**EXERCISE GOAL**
Repeat the lines of the material from the line with "窓辺に飾って、春の日差しと一緒に楽しもう！" through the line with "2月の動画「紙袋でおめんをつ", including both of those lines.

[Dataset entries]
+-------+

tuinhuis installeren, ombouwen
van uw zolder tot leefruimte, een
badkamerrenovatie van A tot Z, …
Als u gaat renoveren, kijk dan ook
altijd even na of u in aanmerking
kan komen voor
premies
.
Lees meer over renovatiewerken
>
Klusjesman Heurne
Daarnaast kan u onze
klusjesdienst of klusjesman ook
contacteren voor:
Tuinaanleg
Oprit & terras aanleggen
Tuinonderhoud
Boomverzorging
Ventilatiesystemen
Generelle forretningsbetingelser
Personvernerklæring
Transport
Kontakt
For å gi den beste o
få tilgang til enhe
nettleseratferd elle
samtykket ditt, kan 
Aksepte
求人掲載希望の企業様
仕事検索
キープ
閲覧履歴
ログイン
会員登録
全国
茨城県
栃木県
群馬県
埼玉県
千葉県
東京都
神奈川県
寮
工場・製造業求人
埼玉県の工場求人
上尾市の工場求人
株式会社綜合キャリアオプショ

+-------+

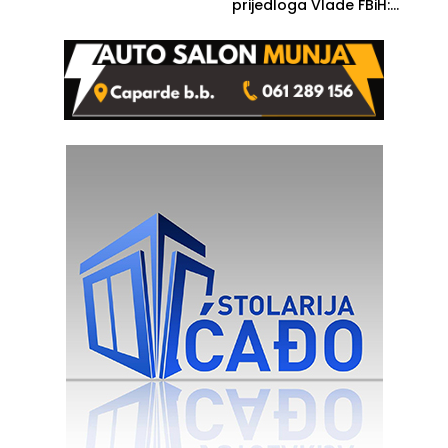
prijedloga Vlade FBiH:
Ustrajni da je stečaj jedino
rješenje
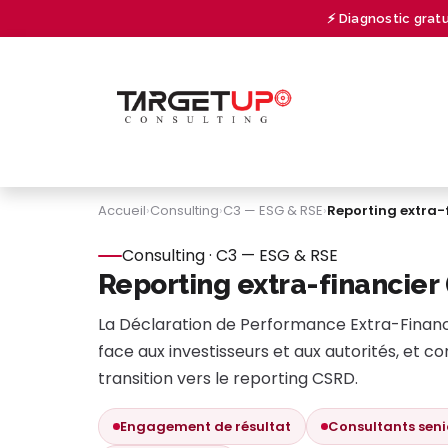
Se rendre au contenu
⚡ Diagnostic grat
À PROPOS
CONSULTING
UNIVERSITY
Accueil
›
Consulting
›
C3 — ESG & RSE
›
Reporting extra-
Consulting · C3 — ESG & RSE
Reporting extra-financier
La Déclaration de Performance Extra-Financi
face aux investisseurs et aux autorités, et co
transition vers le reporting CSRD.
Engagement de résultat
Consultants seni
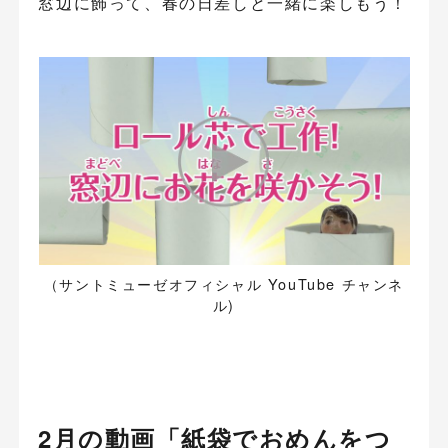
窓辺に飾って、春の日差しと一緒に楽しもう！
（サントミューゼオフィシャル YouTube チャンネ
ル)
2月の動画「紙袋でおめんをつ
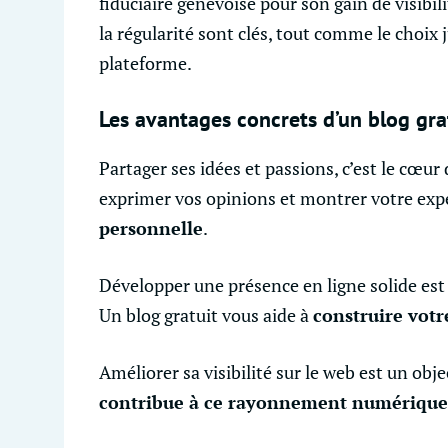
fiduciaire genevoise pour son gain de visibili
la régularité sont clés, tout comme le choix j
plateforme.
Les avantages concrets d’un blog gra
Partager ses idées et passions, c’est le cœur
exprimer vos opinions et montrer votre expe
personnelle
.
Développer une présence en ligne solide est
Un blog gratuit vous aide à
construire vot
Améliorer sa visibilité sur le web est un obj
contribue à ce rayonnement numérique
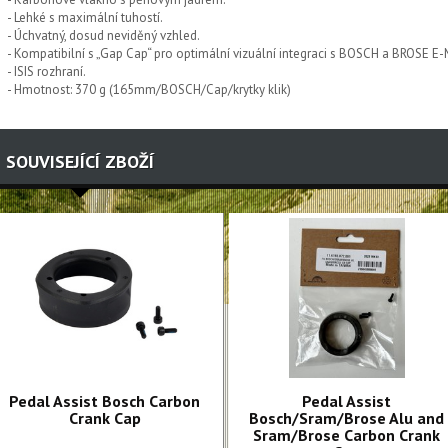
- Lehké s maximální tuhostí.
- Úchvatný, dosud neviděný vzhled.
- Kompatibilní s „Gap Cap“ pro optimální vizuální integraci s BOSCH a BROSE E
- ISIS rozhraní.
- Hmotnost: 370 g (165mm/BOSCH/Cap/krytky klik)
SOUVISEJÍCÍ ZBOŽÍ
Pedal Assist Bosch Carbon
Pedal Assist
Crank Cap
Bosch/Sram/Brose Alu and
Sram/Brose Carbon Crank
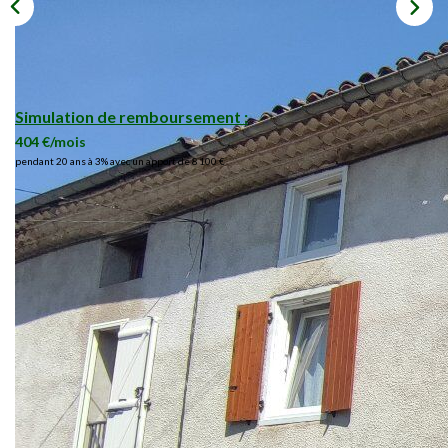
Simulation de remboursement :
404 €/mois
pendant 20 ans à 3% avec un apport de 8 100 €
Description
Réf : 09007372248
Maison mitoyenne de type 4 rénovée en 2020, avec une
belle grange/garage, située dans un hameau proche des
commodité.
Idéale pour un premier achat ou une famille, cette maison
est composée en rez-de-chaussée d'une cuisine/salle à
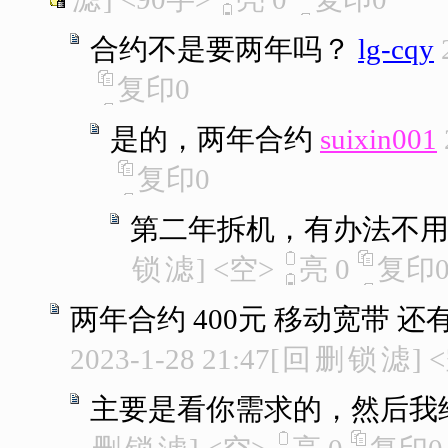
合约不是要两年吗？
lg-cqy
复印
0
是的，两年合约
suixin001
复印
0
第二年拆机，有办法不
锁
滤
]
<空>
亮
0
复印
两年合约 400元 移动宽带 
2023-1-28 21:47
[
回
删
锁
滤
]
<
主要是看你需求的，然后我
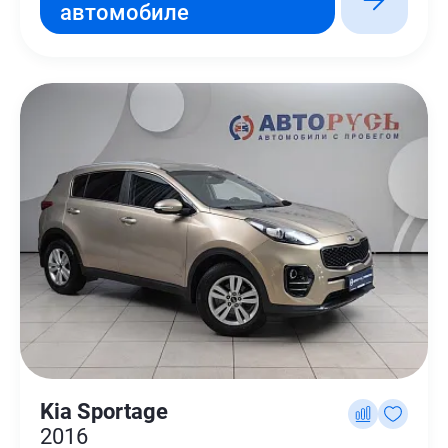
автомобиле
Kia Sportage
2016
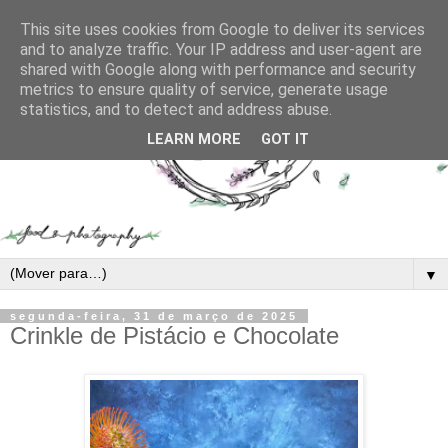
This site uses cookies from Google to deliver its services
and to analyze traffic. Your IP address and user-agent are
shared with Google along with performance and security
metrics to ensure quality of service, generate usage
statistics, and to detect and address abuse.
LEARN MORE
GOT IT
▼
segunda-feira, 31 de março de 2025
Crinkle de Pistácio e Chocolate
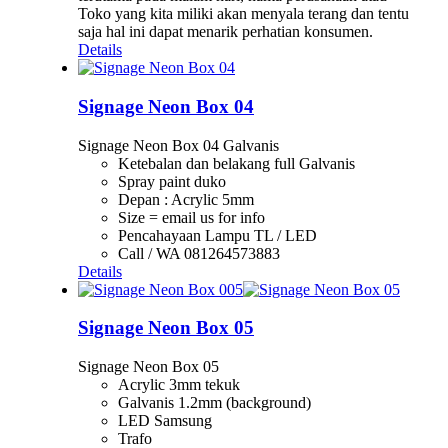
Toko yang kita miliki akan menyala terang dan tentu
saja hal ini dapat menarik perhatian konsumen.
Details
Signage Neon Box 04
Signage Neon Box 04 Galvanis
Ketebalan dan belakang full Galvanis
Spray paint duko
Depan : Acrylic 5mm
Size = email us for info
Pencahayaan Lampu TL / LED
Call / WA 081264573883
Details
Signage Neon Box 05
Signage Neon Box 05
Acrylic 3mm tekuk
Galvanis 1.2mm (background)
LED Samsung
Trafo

+-------+

**ANSWER SPACE**
窓辺に飾って、春の日差しと一緒に楽しもう！
（サントミューゼオフィシャル YouTube チャンネ
ル)
2月の動画「紙袋でおめんをつ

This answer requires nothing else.